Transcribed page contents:
+ + + +

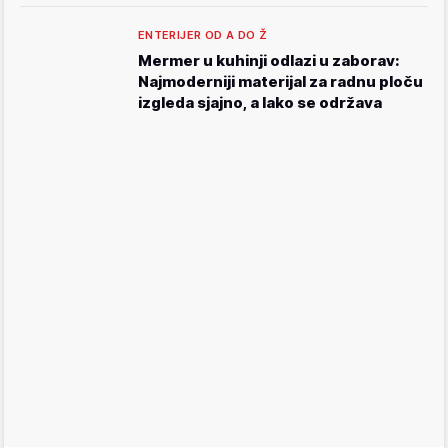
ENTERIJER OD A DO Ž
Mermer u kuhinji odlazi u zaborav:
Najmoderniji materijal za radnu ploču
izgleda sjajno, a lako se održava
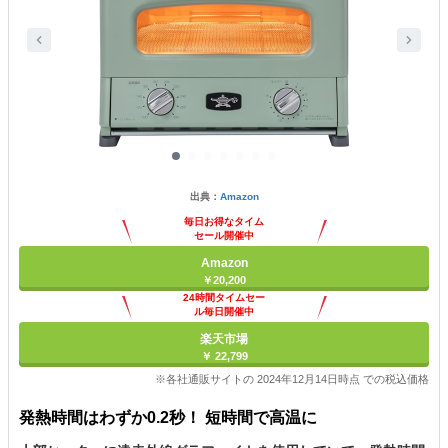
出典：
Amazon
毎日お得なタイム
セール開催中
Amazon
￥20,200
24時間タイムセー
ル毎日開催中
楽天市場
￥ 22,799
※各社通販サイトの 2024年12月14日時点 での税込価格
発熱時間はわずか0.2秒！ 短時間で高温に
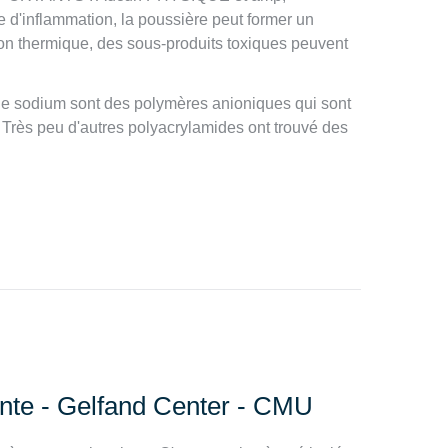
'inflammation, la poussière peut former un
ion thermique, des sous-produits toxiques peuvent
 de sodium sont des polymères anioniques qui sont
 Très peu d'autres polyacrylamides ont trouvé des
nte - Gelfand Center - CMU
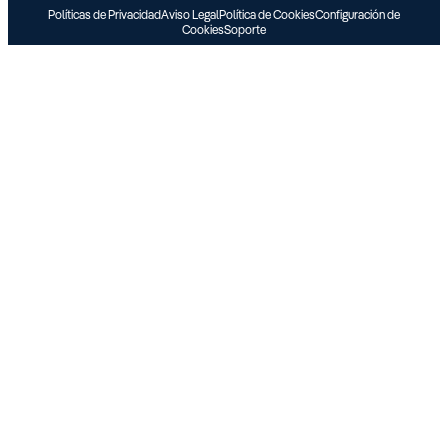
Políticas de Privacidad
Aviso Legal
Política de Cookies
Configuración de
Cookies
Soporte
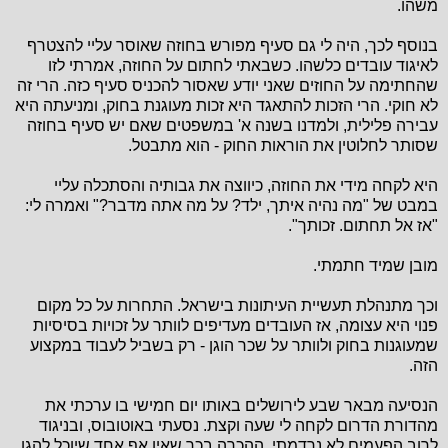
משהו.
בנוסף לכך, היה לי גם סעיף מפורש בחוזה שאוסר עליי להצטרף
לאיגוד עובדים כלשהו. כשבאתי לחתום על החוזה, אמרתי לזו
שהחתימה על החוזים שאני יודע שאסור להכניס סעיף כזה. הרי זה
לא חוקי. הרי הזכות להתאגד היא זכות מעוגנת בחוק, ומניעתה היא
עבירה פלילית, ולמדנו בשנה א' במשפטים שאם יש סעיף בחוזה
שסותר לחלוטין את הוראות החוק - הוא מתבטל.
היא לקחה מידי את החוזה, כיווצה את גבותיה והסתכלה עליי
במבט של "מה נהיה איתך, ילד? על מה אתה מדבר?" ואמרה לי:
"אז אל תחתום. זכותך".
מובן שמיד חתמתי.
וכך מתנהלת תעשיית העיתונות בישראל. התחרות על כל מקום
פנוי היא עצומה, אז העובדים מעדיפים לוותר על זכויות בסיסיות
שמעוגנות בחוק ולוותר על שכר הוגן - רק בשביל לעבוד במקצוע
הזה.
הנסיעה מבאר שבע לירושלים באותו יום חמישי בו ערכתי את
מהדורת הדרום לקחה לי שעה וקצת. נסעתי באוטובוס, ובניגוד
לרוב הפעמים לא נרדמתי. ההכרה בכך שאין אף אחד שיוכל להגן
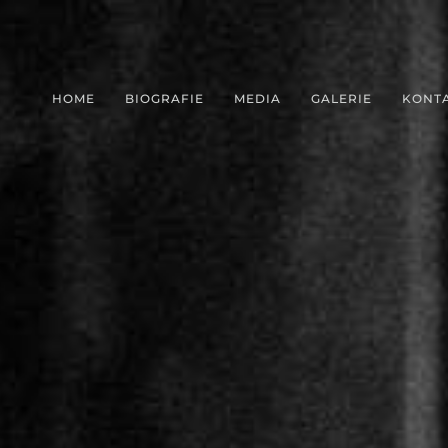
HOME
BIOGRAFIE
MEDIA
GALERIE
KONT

+ + + +

- _What you are asked to do_
Please restate each entry exactly, but drop any picture it holds.

- _Output for this task_
ENTERIJER OD A DO Ž
Mermer u kuhinji odlazi u zaborav:
Najmoderniji materijal za radnu ploču
izgleda sjajno, a lako se održava
出典：
Amazon
毎日お得なタイム
セール開催中
Amazon
￥20,200
24時間タイムセー
ル毎日開催中
楽天市場
￥ 22,799
※各社通販サイトの 2024年12月14日時点 での税込価格
発熱時間はわずか0.2秒！ 短時間で高温に
'inflammation, la poussière peut former un
ion thermique, des sous-produits toxiques peuvent
 de sodium sont des polymères anioniques qui sont
 Très peu d'autres polyacrylamides ont trouvé des
nte - Gelfand Center - CMU
Políticas de Privacidad
Aviso Legal
Política de Cookies
Configuración de
Cookies
Soporte
משהו.
בנוסף לכך, היה לי גם סעיף מפורש בחוזה שאוסר עליי להצטרף
לאיגוד עובדים כלשהו. כשבאתי לחתום על החוזה, אמרתי לזו
שהחתימה על החוזים שאני יודע שאסור להכניס סעיף כזה. הרי זה
לא חוקי. הרי הזכות להתאגד היא זכות מעוגנת בחוק, ומניעתה היא
עבירה פלילית, ולמדנו בשנה א' במשפטים שאם יש סעיף בחוזה
שסותר לחלוטין את הוראות החוק - הוא מתבטל.
היא לקחה מידי את החוזה, כיווצה את גבותיה והסתכלה עליי
במבט של "מה נהיה איתך, ילד? על מה אתה מדבר?" ואמרה לי:
"אז אל תחתום. זכותך".
מובן שמיד חתמתי.
וכך מתנהלת תעשיית העיתונות בישראל. התחרות על כל מקום
פנוי היא עצומה, אז העובדים מעדיפים לוותר על זכויות בסיסיות
שמעוגנות בחוק ולוותר על שכר הוגן - רק בשביל לעבוד במקצוע
הזה.
הנסיעה מבאר שבע לירושלים באותו יום חמישי בו ערכתי את
מהדורת הדרום לקחה לי שעה וקצת. נסעתי באוטובוס, ובניגוד
לרוב הפעמים לא נרדמתי. ההכרה בכך שאין אף אחד שיוכל להגן
HOME
BIOGRAFIE
MEDIA
GALERIE
KONT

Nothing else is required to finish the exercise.